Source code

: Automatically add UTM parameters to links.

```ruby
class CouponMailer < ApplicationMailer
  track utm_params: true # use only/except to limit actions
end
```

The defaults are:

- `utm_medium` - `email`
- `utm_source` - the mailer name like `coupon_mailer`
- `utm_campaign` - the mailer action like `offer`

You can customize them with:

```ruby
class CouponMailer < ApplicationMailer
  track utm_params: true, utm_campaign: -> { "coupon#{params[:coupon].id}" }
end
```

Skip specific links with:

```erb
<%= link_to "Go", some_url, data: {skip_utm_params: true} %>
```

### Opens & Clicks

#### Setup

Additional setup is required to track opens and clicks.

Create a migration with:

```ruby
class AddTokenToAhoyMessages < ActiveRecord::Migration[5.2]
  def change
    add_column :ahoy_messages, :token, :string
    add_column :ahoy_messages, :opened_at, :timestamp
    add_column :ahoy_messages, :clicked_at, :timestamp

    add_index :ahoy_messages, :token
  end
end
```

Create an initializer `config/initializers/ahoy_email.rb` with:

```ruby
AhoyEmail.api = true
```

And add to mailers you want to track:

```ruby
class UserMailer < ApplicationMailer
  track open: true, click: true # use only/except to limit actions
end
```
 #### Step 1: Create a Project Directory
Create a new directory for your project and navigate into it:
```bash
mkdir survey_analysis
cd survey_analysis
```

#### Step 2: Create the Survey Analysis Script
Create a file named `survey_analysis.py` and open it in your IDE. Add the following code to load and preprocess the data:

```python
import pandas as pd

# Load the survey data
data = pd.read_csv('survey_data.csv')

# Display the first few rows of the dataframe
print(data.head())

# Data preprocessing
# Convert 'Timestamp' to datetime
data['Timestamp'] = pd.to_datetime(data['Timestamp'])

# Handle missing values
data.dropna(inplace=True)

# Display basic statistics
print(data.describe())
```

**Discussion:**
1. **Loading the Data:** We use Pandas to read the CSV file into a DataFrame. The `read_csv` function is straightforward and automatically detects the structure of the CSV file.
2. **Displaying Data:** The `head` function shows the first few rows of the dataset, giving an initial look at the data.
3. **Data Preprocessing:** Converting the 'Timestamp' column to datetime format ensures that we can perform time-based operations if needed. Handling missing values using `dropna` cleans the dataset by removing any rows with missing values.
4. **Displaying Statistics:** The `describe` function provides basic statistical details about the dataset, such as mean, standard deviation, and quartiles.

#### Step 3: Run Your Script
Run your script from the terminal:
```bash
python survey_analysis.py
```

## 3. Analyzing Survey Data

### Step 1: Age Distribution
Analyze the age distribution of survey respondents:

───

**Work task**
The line containing "### Step 1: Age Distribution" marks where to begin; the last line of the records marks where to stop. Copy both and all between, exactly.

**Answer section**
### Step 1: Age Distribution
Analyze the age distribution of survey respondents:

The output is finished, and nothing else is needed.